WHAT YOU SHOULD DO →
Search the records for lines that contain the word "蘋果日報". Copy them all.

RECORDS PROVIDED →
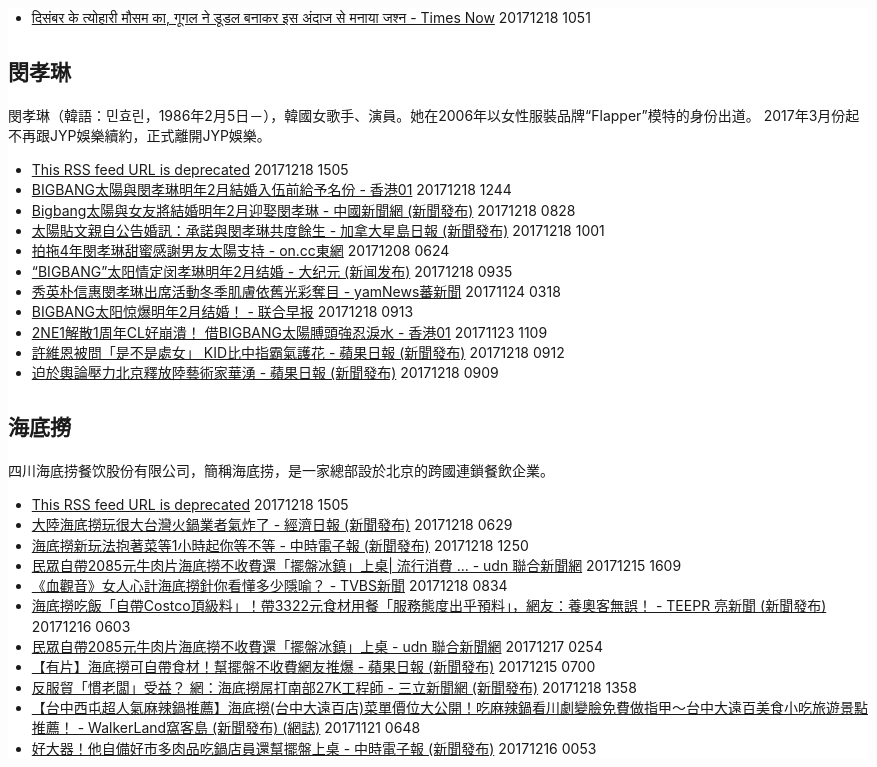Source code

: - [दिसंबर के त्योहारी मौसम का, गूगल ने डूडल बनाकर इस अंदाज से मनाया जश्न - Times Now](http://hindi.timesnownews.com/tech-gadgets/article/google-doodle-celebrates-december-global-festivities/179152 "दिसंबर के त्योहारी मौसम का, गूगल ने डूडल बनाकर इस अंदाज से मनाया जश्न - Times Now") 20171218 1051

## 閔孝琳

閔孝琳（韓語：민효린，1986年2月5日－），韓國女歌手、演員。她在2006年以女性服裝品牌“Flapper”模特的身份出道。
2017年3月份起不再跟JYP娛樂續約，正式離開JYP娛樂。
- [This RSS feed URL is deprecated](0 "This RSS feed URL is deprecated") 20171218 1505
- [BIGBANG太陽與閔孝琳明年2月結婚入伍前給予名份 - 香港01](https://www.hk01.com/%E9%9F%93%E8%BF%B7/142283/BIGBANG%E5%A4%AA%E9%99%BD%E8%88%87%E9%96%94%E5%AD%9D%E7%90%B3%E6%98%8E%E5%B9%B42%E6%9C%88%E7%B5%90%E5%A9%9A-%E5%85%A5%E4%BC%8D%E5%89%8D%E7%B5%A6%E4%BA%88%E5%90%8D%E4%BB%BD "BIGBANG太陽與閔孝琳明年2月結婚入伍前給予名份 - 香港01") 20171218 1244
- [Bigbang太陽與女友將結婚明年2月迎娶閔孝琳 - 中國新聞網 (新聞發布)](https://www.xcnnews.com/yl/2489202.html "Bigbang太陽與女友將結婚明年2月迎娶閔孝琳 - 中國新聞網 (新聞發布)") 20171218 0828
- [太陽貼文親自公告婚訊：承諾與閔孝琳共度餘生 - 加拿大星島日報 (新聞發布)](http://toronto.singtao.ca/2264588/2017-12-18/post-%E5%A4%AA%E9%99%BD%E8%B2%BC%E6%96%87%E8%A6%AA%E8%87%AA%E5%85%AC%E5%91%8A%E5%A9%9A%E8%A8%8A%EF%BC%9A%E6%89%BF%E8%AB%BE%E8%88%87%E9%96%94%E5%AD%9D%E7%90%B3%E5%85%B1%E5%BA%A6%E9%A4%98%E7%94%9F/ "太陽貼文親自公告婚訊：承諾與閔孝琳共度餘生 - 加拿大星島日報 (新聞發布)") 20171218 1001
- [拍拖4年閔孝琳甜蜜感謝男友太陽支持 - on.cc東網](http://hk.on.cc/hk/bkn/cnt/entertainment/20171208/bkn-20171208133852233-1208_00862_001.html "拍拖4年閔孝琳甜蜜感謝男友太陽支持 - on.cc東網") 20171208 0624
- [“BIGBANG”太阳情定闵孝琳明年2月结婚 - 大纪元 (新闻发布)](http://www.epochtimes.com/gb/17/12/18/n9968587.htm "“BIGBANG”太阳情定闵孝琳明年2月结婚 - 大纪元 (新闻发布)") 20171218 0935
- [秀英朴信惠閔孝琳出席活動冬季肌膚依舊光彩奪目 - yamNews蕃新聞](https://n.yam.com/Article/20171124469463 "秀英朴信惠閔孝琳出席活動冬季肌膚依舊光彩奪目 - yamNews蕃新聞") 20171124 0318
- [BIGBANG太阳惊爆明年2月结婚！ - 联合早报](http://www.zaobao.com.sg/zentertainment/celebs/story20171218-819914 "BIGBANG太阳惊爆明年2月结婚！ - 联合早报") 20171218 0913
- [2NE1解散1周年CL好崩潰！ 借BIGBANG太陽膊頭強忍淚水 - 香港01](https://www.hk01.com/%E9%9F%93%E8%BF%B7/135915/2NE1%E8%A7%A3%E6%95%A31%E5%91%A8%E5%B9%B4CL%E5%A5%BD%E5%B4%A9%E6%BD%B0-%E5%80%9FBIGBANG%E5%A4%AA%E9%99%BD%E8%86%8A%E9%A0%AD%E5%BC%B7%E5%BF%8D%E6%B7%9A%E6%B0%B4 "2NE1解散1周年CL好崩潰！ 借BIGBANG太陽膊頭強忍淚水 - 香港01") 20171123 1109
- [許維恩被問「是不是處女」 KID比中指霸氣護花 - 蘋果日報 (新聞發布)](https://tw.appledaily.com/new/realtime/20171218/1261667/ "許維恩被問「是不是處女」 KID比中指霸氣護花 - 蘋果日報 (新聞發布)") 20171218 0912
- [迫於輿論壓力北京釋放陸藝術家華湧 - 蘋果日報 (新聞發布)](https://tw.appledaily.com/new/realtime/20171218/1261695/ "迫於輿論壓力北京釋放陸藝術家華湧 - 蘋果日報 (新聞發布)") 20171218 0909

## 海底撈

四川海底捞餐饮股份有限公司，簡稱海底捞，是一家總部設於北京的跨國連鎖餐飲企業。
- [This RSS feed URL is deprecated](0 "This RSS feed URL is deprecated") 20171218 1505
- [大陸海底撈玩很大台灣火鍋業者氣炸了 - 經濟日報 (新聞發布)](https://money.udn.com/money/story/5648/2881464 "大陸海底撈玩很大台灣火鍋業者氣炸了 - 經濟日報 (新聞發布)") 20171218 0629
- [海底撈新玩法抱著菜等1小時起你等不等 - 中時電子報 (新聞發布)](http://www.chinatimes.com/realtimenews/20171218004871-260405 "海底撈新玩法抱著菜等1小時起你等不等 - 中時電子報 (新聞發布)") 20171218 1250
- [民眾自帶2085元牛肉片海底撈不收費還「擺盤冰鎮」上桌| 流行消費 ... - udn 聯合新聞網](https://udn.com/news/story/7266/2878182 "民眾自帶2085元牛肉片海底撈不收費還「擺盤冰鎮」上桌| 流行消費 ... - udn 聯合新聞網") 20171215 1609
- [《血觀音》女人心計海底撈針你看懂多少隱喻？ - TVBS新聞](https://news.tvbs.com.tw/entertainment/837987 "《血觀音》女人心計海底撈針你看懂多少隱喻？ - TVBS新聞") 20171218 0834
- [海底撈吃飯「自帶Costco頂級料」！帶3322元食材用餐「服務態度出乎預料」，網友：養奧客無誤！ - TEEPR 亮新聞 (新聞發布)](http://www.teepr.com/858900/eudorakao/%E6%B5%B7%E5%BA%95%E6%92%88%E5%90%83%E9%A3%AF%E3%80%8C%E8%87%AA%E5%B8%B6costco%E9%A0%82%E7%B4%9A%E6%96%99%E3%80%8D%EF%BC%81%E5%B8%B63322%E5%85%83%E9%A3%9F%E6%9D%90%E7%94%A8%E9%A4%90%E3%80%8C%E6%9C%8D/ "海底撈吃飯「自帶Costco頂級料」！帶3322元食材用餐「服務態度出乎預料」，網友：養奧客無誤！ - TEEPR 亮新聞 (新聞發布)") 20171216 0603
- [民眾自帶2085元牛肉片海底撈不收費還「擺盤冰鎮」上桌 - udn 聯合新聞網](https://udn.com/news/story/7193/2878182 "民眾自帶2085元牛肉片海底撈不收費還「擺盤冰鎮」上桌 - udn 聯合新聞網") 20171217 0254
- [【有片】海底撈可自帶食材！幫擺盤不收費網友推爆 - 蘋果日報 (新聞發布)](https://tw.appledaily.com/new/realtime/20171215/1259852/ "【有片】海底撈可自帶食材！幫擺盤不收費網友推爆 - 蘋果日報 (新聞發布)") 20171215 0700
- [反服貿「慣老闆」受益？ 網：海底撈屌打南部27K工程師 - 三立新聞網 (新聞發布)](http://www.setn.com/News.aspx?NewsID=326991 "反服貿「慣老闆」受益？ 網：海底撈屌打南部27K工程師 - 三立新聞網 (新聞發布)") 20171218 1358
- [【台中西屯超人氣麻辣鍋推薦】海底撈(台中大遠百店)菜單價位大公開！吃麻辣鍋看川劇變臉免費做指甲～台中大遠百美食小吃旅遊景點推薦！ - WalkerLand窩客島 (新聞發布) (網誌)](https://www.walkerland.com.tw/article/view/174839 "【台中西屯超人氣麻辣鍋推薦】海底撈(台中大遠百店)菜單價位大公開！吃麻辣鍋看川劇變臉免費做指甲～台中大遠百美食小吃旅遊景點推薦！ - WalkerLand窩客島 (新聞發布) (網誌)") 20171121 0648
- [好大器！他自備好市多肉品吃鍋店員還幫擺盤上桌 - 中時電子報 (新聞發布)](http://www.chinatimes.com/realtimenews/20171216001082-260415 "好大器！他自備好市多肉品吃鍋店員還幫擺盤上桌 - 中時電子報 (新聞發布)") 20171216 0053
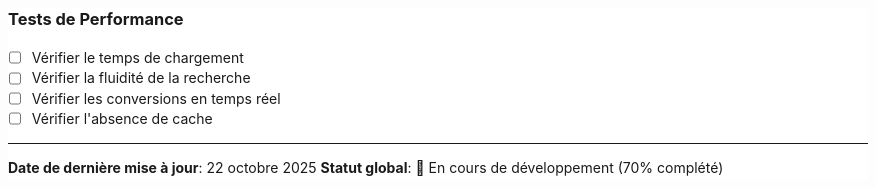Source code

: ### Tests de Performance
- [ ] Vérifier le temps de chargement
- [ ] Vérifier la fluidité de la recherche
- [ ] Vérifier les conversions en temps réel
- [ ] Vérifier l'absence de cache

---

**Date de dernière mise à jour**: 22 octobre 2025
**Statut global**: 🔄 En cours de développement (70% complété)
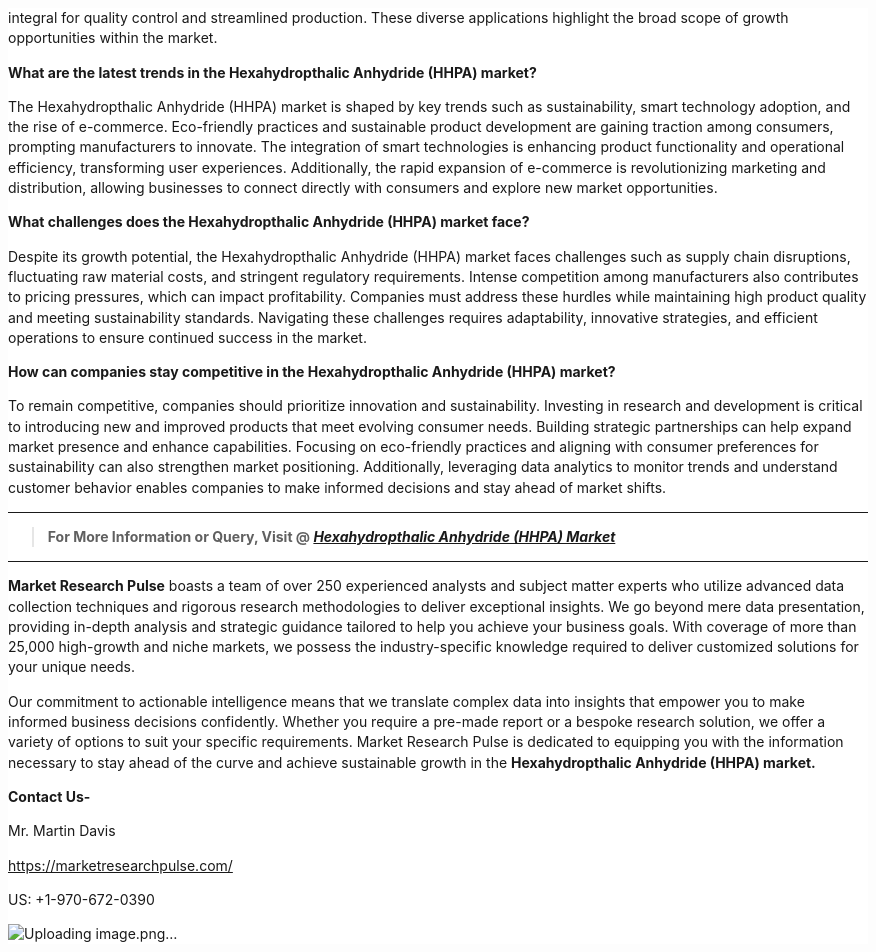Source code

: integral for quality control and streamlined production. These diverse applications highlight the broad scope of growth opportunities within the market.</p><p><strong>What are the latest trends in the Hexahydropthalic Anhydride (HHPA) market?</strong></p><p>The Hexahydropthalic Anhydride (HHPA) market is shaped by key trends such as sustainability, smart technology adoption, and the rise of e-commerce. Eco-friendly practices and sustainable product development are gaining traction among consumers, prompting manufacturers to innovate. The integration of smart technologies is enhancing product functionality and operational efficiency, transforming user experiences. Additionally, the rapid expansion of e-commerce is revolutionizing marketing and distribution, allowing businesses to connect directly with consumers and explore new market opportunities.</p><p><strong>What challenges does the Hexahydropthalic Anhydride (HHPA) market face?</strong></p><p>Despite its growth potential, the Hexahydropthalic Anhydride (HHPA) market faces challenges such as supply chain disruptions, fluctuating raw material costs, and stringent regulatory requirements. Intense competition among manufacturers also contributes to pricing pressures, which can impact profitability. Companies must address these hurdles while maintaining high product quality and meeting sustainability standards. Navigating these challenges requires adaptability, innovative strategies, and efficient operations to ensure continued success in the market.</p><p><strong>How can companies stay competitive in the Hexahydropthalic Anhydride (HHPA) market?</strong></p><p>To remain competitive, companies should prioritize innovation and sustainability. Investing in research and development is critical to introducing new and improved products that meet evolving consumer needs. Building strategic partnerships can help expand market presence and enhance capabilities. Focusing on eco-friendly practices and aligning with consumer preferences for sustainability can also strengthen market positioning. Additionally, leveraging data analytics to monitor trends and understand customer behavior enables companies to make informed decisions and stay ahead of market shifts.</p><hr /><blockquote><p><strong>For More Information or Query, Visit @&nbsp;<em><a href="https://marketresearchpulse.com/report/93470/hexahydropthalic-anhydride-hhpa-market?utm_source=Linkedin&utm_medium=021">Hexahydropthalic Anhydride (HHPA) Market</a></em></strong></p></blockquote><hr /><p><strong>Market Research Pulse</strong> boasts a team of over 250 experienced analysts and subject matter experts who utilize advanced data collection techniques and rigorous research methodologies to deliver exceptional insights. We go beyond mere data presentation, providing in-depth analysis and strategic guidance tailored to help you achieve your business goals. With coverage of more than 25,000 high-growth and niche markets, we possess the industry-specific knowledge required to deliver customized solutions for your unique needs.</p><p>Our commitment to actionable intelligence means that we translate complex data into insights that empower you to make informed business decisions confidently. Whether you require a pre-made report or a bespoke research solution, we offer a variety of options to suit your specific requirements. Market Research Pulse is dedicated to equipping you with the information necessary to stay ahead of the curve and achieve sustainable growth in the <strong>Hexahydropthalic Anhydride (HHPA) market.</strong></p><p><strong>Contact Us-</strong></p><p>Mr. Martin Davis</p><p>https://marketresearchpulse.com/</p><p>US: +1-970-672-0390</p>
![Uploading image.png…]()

REPLY TO THE EXERCISE →
- [許維恩被問「是不是處女」 KID比中指霸氣護花 - 蘋果日報 (新聞發布)](https://tw.appledaily.com/new/realtime/20171218/1261667/ "許維恩被問「是不是處女」 KID比中指霸氣護花 - 蘋果日報 (新聞發布)") 20171218 0912
- [迫於輿論壓力北京釋放陸藝術家華湧 - 蘋果日報 (新聞發布)](https://tw.appledaily.com/new/realtime/20171218/1261695/ "迫於輿論壓力北京釋放陸藝術家華湧 - 蘋果日報 (新聞發布)") 20171218 0909
- [【有片】海底撈可自帶食材！幫擺盤不收費網友推爆 - 蘋果日報 (新聞發布)](https://tw.appledaily.com/new/realtime/20171215/1259852/ "【有片】海底撈可自帶食材！幫擺盤不收費網友推爆 - 蘋果日報 (新聞發布)") 20171215 0700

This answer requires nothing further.